社会福祉法人 恩賜財団 済生会(しゃかいふくしほうじん おんしざいだん さいせいかい)

2016.09.02 台風被害の岩手・岩泉へ支援続々



台風10号による豪雨で岩手県岩泉町は大きな被害を受けました。同町の中心部にある済生会の岩泉病院特別養護老人ホーム百楽苑の2施設は、直接的な被害は免れたものの、2日午後5時現在、断水が続いています。職員は全員の無事が確認されていますが、道路の寸断で帰宅・出勤が困難になり、少ない人数で対応に当たっています。

本部事務局(東京)に設置された災害対策本部(本部長・炭谷茂理事長)によれば、岩泉病院は自家発電で対応し、入院中の患者63人のうち透析を必要とする患者14人を含む33人を1日に救援ヘリで盛岡市の病院に搬送。同日夜になって電気は回復しましたが、2日には30人のうち残ることを希望した10人を除く20人も搬送しました。
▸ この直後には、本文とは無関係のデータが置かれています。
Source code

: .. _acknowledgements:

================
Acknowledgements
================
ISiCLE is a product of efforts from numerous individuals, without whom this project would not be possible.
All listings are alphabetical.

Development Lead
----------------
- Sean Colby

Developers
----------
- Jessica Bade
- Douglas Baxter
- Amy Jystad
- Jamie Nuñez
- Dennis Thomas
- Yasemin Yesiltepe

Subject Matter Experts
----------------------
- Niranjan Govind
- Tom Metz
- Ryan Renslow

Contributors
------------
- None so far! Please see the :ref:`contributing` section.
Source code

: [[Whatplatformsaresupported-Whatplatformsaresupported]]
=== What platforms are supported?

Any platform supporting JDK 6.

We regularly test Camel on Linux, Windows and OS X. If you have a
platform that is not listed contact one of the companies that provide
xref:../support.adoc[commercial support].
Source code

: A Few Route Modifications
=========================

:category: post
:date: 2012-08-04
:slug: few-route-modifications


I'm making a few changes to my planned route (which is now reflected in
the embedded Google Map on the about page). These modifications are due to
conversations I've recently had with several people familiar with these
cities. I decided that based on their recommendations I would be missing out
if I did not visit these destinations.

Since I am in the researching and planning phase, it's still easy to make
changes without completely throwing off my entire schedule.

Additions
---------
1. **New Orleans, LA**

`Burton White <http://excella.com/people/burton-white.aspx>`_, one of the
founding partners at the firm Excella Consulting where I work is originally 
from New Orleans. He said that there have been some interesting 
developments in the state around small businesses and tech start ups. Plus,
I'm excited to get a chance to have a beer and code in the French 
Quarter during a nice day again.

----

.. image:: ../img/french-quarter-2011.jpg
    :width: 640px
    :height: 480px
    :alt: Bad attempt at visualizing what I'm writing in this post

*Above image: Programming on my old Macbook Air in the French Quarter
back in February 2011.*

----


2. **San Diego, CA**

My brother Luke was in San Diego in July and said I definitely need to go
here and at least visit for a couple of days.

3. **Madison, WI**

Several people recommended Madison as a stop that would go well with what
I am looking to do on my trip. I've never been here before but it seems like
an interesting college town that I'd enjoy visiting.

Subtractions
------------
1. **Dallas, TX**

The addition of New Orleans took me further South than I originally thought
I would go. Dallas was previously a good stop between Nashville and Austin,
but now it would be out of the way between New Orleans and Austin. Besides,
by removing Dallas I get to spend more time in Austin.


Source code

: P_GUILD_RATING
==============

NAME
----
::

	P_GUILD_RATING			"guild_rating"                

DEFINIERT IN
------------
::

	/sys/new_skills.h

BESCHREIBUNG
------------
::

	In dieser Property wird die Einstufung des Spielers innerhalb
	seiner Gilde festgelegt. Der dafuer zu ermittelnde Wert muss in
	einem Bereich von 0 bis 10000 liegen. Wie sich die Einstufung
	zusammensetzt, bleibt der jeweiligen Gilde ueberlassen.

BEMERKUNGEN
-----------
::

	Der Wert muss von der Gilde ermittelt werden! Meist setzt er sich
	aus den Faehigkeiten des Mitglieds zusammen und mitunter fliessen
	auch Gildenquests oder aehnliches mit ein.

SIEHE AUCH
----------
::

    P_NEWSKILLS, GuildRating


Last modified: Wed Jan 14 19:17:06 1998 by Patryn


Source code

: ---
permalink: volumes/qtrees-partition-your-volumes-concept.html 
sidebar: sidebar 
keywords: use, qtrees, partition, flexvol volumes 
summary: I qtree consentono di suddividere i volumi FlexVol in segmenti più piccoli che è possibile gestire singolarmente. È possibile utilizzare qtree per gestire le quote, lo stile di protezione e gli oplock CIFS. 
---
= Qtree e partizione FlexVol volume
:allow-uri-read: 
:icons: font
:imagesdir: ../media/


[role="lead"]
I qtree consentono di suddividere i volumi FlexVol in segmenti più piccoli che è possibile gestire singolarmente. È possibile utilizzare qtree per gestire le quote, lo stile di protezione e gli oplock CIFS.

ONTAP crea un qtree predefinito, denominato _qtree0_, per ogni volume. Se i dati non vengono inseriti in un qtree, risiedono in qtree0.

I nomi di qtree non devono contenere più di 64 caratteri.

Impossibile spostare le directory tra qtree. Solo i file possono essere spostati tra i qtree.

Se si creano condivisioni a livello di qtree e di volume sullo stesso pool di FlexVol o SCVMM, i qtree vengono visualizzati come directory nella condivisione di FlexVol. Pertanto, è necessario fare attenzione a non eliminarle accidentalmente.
百楽苑には120人の入居者がいますが、さらに一時、近隣の老健施設から13人を受け入れました。13人については医師会の指示で他町に搬送。120人は現状のままで、食事等は調理を岩泉病院でおこなって運んでいます。今後、町民会館に避難している在宅の要介護者を受け入れる予定です。

支援については、同県からの養成に応え、宮古市など沿岸部から他団体の介護職員が応援に入っています。物資等の支援は北上済生会病院が中心になって当たっており、今後は人材も含めて済生会の東北・北海道ブロックの支部・施設に拡大していく方針です。